Collected data »
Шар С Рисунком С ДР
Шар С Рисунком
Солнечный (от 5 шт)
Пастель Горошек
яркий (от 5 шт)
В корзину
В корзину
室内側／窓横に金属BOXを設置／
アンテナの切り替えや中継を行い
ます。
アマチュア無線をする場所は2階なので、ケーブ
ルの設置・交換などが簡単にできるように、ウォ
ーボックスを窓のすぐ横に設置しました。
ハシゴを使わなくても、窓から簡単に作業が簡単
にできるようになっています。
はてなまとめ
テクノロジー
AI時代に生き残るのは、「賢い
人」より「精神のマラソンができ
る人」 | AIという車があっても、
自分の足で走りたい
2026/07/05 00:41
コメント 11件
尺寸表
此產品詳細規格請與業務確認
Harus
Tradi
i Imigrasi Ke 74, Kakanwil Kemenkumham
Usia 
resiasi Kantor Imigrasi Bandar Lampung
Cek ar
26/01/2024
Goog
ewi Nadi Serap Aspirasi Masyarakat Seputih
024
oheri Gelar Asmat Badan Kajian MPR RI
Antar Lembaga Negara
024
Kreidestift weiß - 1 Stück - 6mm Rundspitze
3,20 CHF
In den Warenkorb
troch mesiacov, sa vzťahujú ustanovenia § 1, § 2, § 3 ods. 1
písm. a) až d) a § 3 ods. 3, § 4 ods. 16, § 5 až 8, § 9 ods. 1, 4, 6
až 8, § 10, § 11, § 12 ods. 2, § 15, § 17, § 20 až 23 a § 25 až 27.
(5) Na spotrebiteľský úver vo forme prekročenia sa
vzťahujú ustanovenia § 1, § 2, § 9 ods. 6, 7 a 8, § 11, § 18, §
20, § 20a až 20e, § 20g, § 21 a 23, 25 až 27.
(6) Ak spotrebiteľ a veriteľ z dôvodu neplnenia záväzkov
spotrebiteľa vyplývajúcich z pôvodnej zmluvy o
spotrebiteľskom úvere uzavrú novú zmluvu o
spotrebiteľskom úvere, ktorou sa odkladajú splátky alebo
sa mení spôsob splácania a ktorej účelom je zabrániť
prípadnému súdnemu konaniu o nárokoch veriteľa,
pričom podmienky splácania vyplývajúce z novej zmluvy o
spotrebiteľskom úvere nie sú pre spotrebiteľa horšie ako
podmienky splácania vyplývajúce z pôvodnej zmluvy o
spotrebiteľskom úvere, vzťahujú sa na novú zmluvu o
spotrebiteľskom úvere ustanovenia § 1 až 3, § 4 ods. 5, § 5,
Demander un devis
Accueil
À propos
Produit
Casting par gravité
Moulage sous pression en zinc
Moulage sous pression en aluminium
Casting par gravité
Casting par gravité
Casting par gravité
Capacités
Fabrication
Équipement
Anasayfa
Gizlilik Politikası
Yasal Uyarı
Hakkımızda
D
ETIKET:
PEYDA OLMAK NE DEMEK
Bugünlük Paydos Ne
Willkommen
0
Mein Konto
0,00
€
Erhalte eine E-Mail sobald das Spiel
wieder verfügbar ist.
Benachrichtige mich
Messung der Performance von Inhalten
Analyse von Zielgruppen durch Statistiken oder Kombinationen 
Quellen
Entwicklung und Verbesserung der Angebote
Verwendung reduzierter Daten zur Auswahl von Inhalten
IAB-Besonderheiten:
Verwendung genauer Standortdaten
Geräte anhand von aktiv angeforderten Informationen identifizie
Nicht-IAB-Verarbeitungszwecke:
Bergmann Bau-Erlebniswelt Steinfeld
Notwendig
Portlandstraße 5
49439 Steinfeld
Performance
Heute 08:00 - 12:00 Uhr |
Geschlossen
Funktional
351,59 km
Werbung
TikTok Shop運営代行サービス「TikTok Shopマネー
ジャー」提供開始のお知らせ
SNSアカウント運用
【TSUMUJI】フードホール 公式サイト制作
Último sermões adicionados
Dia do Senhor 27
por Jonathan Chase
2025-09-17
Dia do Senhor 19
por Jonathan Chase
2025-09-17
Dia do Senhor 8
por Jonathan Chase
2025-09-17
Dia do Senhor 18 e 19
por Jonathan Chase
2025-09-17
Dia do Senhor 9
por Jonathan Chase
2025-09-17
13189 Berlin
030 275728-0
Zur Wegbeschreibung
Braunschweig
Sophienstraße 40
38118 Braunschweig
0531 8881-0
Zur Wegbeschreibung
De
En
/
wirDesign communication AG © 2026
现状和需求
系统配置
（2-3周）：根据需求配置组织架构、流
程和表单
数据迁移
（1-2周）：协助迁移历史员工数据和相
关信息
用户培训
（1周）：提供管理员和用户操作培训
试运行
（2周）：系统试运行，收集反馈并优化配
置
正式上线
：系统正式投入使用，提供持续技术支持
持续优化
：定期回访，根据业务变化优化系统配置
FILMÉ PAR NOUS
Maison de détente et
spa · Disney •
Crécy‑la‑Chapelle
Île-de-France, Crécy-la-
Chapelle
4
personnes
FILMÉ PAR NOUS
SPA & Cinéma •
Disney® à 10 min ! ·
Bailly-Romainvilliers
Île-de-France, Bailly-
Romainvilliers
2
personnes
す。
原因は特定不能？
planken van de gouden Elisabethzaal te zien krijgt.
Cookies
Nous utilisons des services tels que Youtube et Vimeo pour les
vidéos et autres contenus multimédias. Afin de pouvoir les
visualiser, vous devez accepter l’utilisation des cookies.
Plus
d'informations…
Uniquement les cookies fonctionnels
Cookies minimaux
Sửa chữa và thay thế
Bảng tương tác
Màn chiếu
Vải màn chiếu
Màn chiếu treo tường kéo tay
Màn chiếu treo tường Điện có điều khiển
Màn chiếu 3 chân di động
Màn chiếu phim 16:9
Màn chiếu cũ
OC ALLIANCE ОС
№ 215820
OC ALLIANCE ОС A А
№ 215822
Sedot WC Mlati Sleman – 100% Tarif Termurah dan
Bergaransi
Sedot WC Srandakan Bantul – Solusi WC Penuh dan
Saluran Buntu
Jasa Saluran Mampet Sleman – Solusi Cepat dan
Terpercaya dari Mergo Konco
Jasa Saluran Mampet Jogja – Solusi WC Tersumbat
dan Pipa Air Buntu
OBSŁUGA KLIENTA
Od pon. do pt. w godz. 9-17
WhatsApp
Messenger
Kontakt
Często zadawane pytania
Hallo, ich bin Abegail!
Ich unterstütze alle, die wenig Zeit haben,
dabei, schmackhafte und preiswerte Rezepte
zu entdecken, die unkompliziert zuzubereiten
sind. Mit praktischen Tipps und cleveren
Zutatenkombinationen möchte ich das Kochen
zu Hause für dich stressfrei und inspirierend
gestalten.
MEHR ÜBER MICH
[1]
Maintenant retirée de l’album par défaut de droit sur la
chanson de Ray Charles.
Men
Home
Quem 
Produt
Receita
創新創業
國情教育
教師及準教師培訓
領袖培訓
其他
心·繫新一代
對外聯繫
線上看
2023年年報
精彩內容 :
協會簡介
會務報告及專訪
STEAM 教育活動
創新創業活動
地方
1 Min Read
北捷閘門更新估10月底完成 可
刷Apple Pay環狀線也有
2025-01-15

Request » Scan the records for the word "Jasa". Copy each line where it turns up.

Solution »
Jasa Saluran Mampet Sleman – Solusi Cepat dan
Jasa Saluran Mampet Jogja – Solusi WC Tersumbat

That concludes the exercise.